Review by Frank Plowright
Jeremy Haun and Jason A. Hurley leap straight to the point in their first few pages, introducing the beauty as the name for a sexually transmitted disease. There appear to be no negative aspects beyond a slight fever, and in return the body is transformed into a more physically attractive form, a person’s younger ideal. It’s possibly the first disease in history that people actually want to contract, yet it’s also spawned an opposition terrorist movement, and there are government agents who know far more about the possible consequences than the police investigating a beauty murder.
Haun and Hurley co-plot, with Haun handling the art, and they supply all the above information in an admirably compact six pages.
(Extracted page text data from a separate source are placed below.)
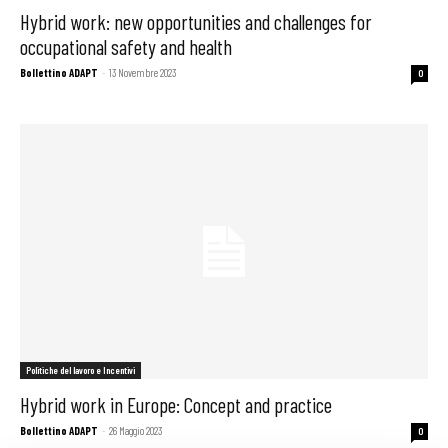
Hybrid work: new opportunities and challenges for
occupational safety and health
Bollettino ADAPT
-
13 Novembre 2023
0
Politiche del lavoro e Incentivi
Hybrid work in Europe: Concept and practice
Bollettino ADAPT
-
26 Maggio 2023
0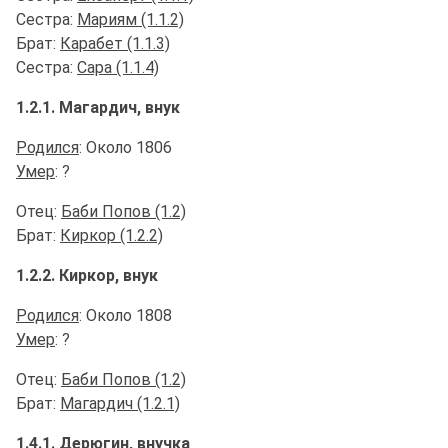
Сестра:
Мариям (1.1.2)
Брат:
Карабет (1.1.3)
Сестра:
Сара (1.1.4)
1.2.1. Магардич, внук
Родился
: Около 1806
Умер
: ?
Отец:
Баби Попов (1.2)
Брат:
Киркор (1.2.2)
1.2.2. Киркор, внук
Родился
: Около 1808
Умер
: ?
Отец:
Баби Попов (1.2)
Брат:
Магардич (1.2.1)
1.4.1. Дерюгин, внучка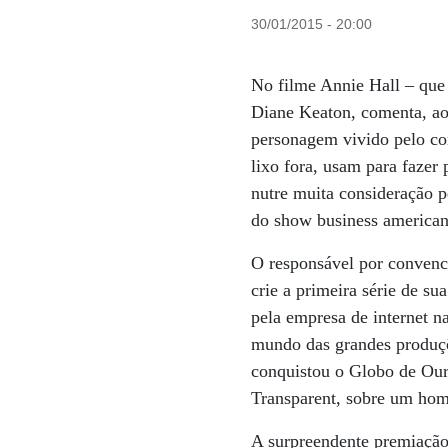
30/01/2015 - 20:00
No filme Annie Hall – que n
Diane Keaton, comenta, ao 
personagem vivido pelo com
lixo fora, usam para faze
nutre muita consideração 
do show business americano
O responsável por convenc
crie a primeira série de su
pela empresa de internet n
mundo das grandes produçõ
conquistou o Globo de Our
Transparent, sobre um hom
A surpreendente premiação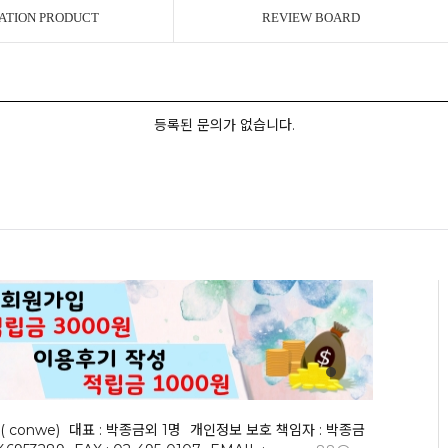
ATION PRODUCT
REVIEW BOARD
등록된 문의가 없습니다.
( conwe)
대표 : 박종금외 1명
개인정보 보호 책임자 : 박종금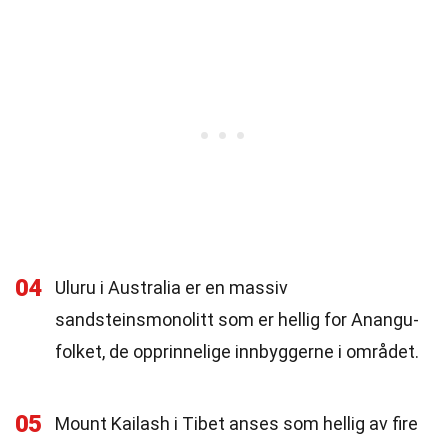
04
Uluru i Australia er en massiv
sandsteinsmonolitt som er hellig for Anangu-
folket, de opprinnelige innbyggerne i området.
05
Mount Kailash i Tibet anses som hellig av fire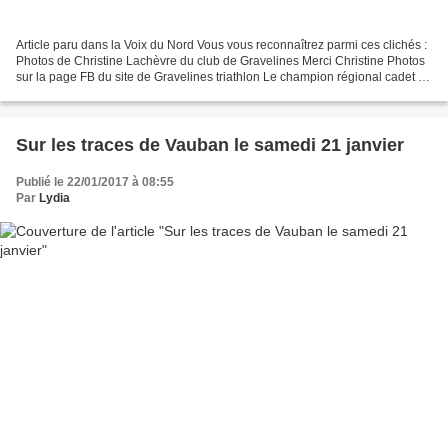
Article paru dans la Voix du Nord Vous vous reconnaîtrez parmi ces clichés :
Photos de Christine Lachèvre du club de Gravelines Merci Christine Photos
sur la page FB du site de Gravelines triathlon Le champion régional cadet :
gestuelle parfaite ! L'image...
Sur les traces de Vauban le samedi 21 janvier
Publié le 22/01/2017 à 08:55
Par
Lydia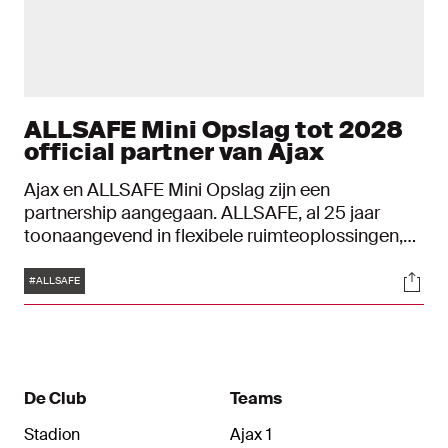
ALLSAFE Mini Opslag tot 2028
official partner van Ajax
Ajax en ALLSAFE Mini Opslag zijn een
partnership aangegaan. ALLSAFE, al 25 jaar
toonaangevend in flexibele ruimteoplossingen,
sluit zich tot en met minimaal seizoen 2027/2028
Tags
Soci
aan als Official Partner van Ajax. ALLSAFE zal
#ALLSAFE
vanaf komend seizoen prominent zichtbaar zijn
bij Ajax en richt zich naast het verhogen van de
naamsbekendheid ook op het verder bekend
maken van hun onderscheidende kwaliteiten en
voordelen bij potentiële particuliere en zakelijke
De Club
Teams
gebruikers die via Ajax bereikt worden.
Stadion
Ajax 1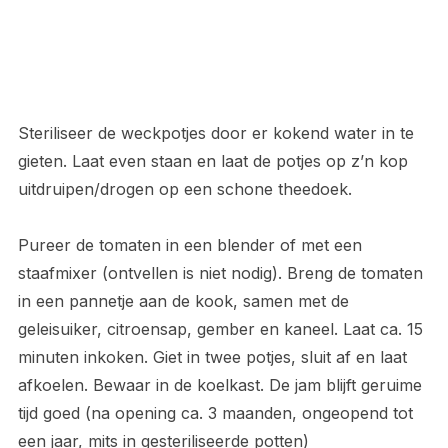
Steriliseer de weckpotjes door er kokend water in te
gieten. Laat even staan en laat de potjes op z’n kop
uitdruipen/drogen op een schone theedoek.
Pureer de tomaten in een blender of met een
staafmixer (ontvellen is niet nodig). Breng de tomaten
in een pannetje aan de kook, samen met de
geleisuiker, citroensap, gember en kaneel. Laat ca. 15
minuten inkoken. Giet in twee potjes, sluit af en laat
afkoelen. Bewaar in de koelkast. De jam blijft geruime
tijd goed (na opening ca. 3 maanden, ongeopend tot
een jaar, mits in gesteriliseerde potten)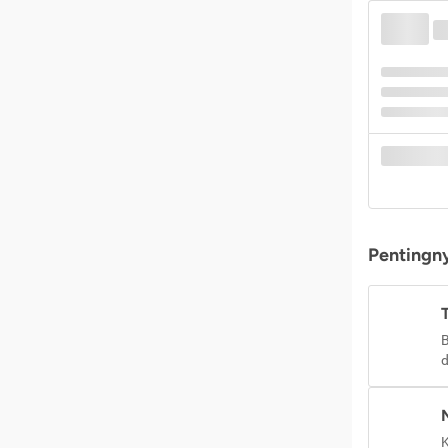
Pentingny
B
d
K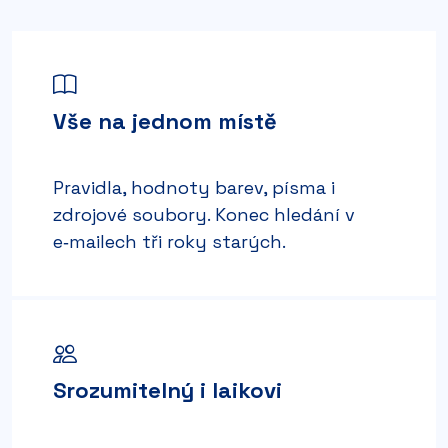
Vše na jednom místě
Pravidla, hodnoty barev, písma i
zdrojové soubory. Konec hledání v
e‑mailech tři roky starých.
Srozumitelný i laikovi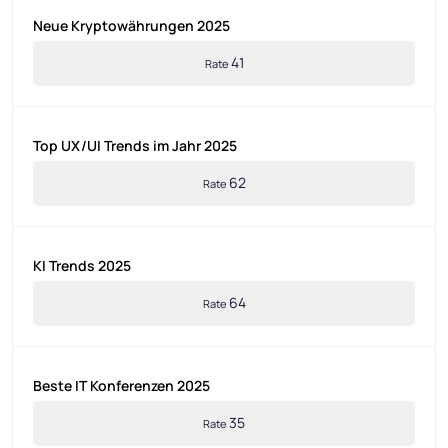
Neue Kryptowährungen 2025
41
Rate
Top UX/UI Trends im Jahr 2025
62
Rate
KI Trends 2025
64
Rate
Beste IT Konferenzen 2025
35
Rate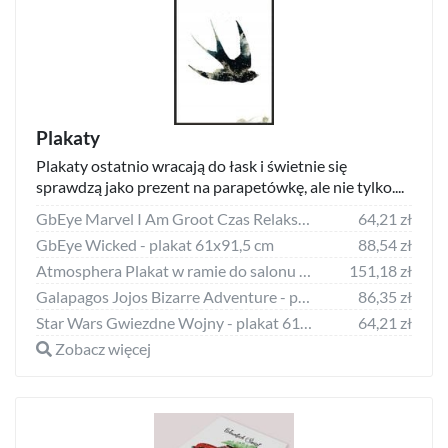
Plakaty
Plakaty ostatnio wracają do łask i świetnie się
sprawdzą jako prezent na parapetówkę, ale nie tylko....
GbEye Marvel I Am Groot Czas Relaksu - plakat 61x91,5 cm
64,21 zł
GbEye Wicked - plakat 61x91,5 cm
88,54 zł
Atmosphera Plakat w ramie do salonu CITY, 52 x 72 cm
151,18 zł
Galapagos Jojos Bizarre Adventure - plakat 53x158 cm
86,35 zł
Star Wars Gwiezdne Wojny - plakat 61x91,5 cm
64,21 zł
Zobacz więcej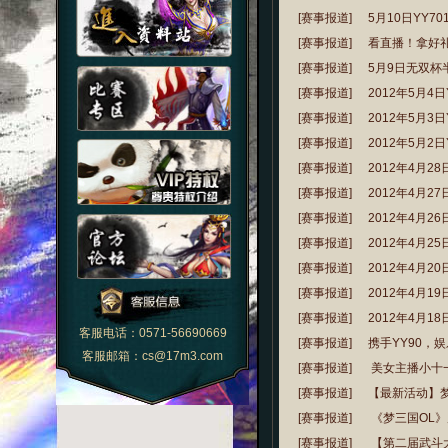
[赛事报道]
5月10日YY
[赛事报道]
看直播！拿好
[赛事报道]
5月9日无双杯
[赛事报道]
2012年5月
[赛事报道]
2012年5月
[赛事报道]
2012年5月
[赛事报道]
2012年4月2
[赛事报道]
2012年4月2
[赛事报道]
2012年4月2
[赛事报道]
2012年4月2
[赛事报道]
2012年4月
[赛事报道]
2012年4月
[赛事报道]
2012年4月
客服电话：0571-56690669
[赛事报道]
携手YY90，娱
客服邮箱：cs@17m3.com
[赛事报道]
美女主播小十
[赛事报道]
【最新活动】
[赛事报道]
《梦三国OL》
[赛事报道]
【第二届武斗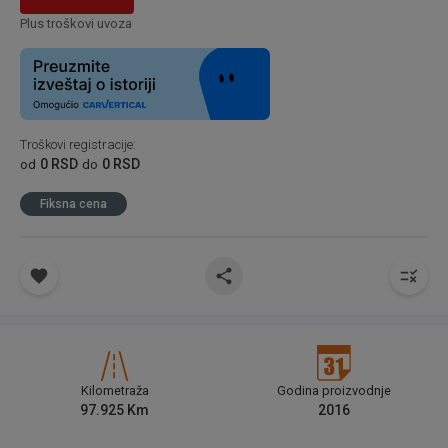
Plus troškovi uvoza
Troškovi registracije
:
0 RSD
0 RSD
od
do
Fiksna cena
Kilometraža
Godina proizvodnje
97.925
Km
2016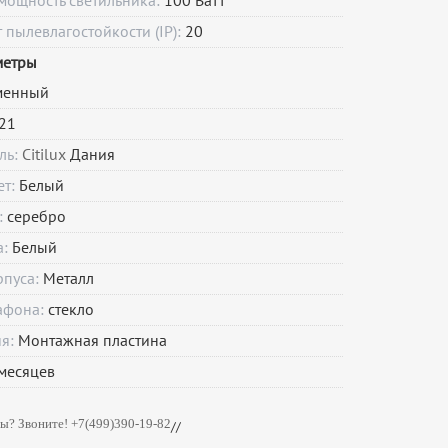
мощность светильника:
100 Ватт
пылевлагостойкости (IP):
20
метры
менный
21
ль:
Citilux
Дания
ет:
Белый
:
серебро
а:
Белый
рпуса:
Металл
афона:
стекло
ия:
Монтажная пластина
месяцев
ы? Звоните! +7(499)390-19-82
//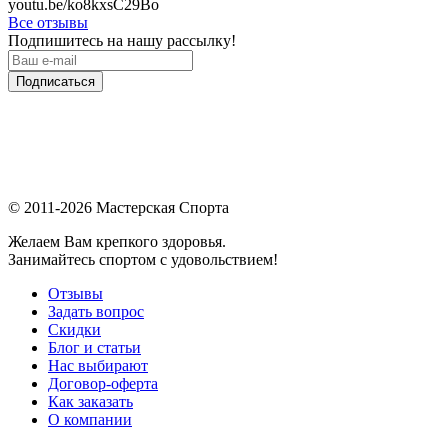
youtu.be/ko8kxsC29Bo
Все отзывы
Подпишитесь на нашу рассылку!
Подписаться
© 2011-2026 Мастерская Спорта
Желаем Вам крепкого здоровья.
Занимайтесь спортом с удовольствием!
Отзывы
Задать вопрос
Скидки
Блог и статьи
Нас выбирают
Договор-оферта
Как заказать
О компании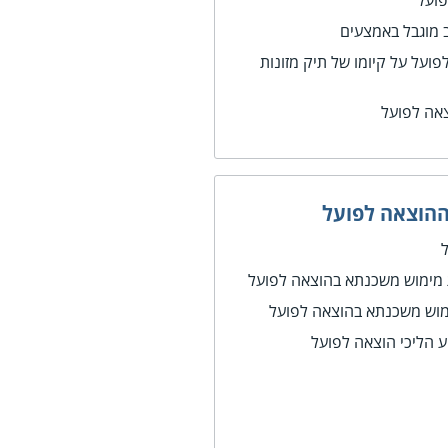
פועל
 מוגבל באמצעים
ועל על קיומו של תיק מזונות
צאה לפועל
ההוצאה לפועל
 מימוש משכנתא בהוצאה לפועל
מוש משכנתא בהוצאה לפועל
 הליכי הוצאה לפועל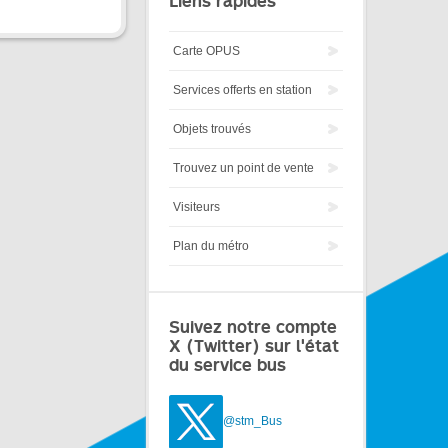
Liens rapides
Carte OPUS
Services offerts en station
Objets trouvés
Trouvez un point de vente
Visiteurs
Plan du métro
Suivez notre compte
X (Twitter) sur l'état
du service bus
@stm_Bus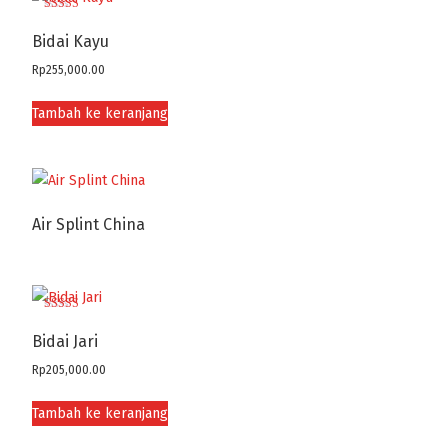
Dinilai
4.77
Bidai Kayu
dari 5
Rp
255,000.00
Tambah ke keranjang
Air Splint China
Dinilai
4.80
Bidai Jari
dari 5
Rp
205,000.00
Tambah ke keranjang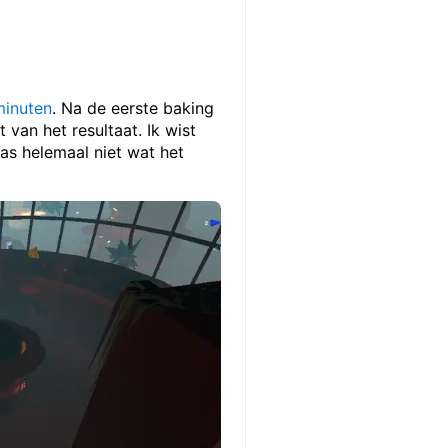
minuten
. Na de eerste baking
van het resultaat. Ik wist
was helemaal niet wat het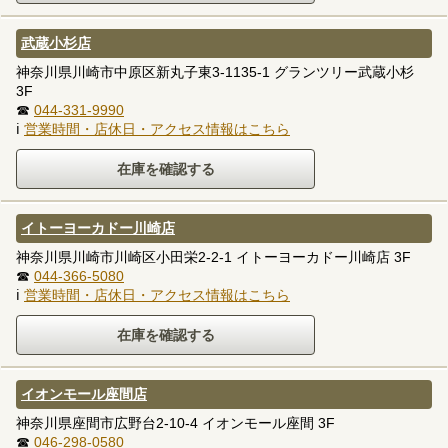
武蔵小杉店
神奈川県川崎市中原区新丸子東3-1135-1 グランツリー武蔵小杉
3F
☎
044-331-9990
ℹ
営業時間・店休日・アクセス情報はこちら
イトーヨーカドー川崎店
神奈川県川崎市川崎区小田栄2-2-1 イトーヨーカドー川崎店 3F
☎
044-366-5080
ℹ
営業時間・店休日・アクセス情報はこちら
イオンモール座間店
神奈川県座間市広野台2-10-4 イオンモール座間 3F
☎
046-298-0580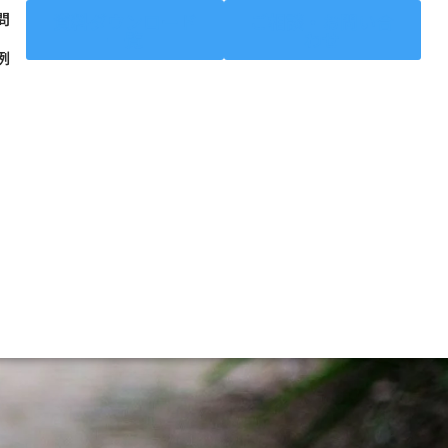
資料ダウンロード
ご相談・お問い合
問
一覧
わせ
例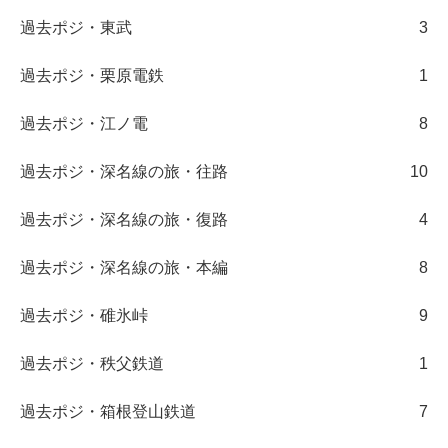
過去ポジ・東武
3
過去ポジ・栗原電鉄
1
過去ポジ・江ノ電
8
過去ポジ・深名線の旅・往路
10
過去ポジ・深名線の旅・復路
4
過去ポジ・深名線の旅・本編
8
過去ポジ・碓氷峠
9
過去ポジ・秩父鉄道
1
過去ポジ・箱根登山鉄道
7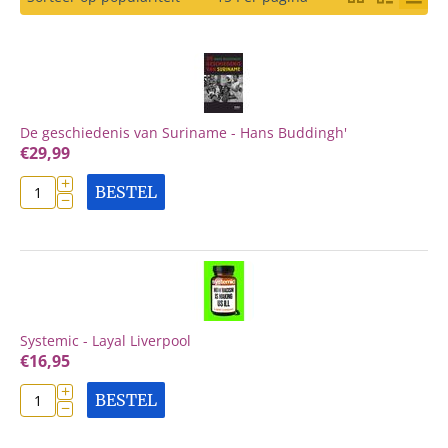
De geschiedenis van Suriname - Hans Buddingh'
€
29,99
+
BESTEL
−
Systemic - Layal Liverpool
€
16,95
+
BESTEL
−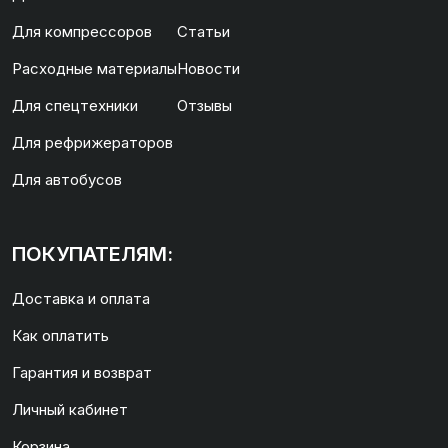
Для компрессоров
Статьи
Расходные материалы
Новости
Для спецтехники
Отзывы
Для рефрижераторов
Для автобусов
ПОКУПАТЕЛЯМ:
Доставка и оплата
Как оплатить
Гарантия и возврат
Личный кабинет
Корзина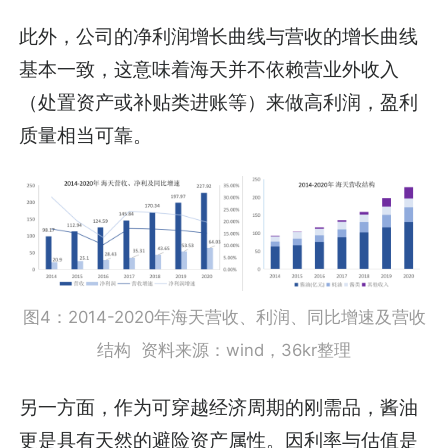
此外，公司的净利润增长曲线与营收的增长曲线
基本一致，这意味着海天并不依赖营业外收入
（处置资产或补贴类进账等）来做高利润，盈利
质量相当可靠。
图4：2014-2020年海天营收、利润、同比增速及营收
结构 资料来源：wind，36kr整理
另一方面，作为可穿越经济周期的刚需品，酱油
更是具有天然的避险资产属性。因利率与估值是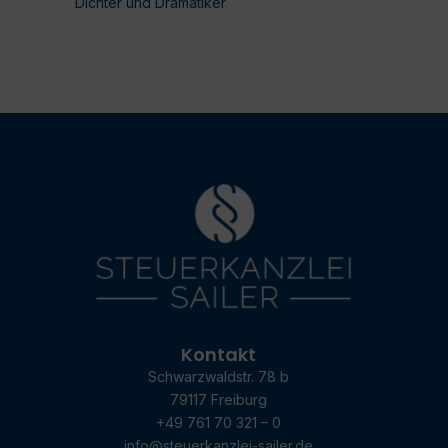
Dichter und Dramatiker
Kontakt
Schwarzwaldstr. 78 b
79117 Freiburg
+49 761 70 321 – 0
info@steuerkanzlei-sailer.de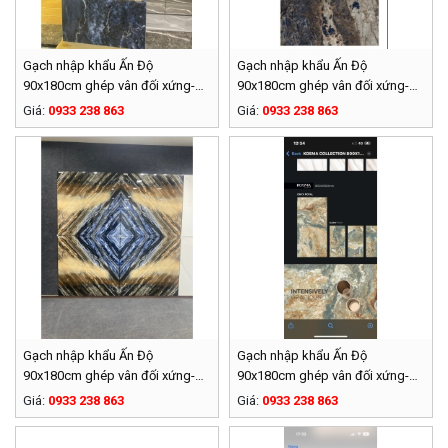
Gạch nhập khẩu Ấn Độ
Gạch nhập khẩu Ấn Độ
90x180cm ghép vân đối xứng-
90x180cm ghép vân đối xứng-
016
015
Giá:
0933 238 863
Giá:
0933 238 863
Gạch nhập khẩu Ấn Độ
Gạch nhập khẩu Ấn Độ
90x180cm ghép vân đối xứng-
90x180cm ghép vân đối xứng-
014
013
Giá:
0933 238 863
Giá:
0933 238 863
From there they move into a police procedural story with horror overtones. People start burning up from within, and while the authorities attempt to conceal this at first, when it happens live on TV there’s no covering up. While the police detectives are kept in the dark, readers are made aware of shady goings on behind the scenes.
Police detectives Drew Foster and Kara Vaughn are a likeable pair, honest, dedicated and with human fallibilities, while she contracted the beauty virus without wanting it. It gives them a personal interest in getting to the bottom of matters beyond doing their jobs.
Haun’s art is textbook competence, telling the story well, and differentiating the cast. Amusingly, the premise gives him a justification for most of the cast falling into the typical glamorous depictions so common to comics. In order that there’s a stronger visual element than the real world Haun designs a creepy villain, who works as designed, but Haun’s not one for going overboard with background detail or decoration. There are capricious little touches like a Batmobile model in a lab, but more often pages where the lack of accessories hurts, the locations not convincing as they should be in defining places where people live or work.
The Beauty’s intended to resemble a fast paced movie and it hits most of the right marks in doing so. Some explanations are too wordy, and the action/talking balance isn’t quite right, but it grips, and the pages turn as the situation becomes ever more desperate. Despite this being labelled volume one and the series continuing with volume two, this provides a complete story.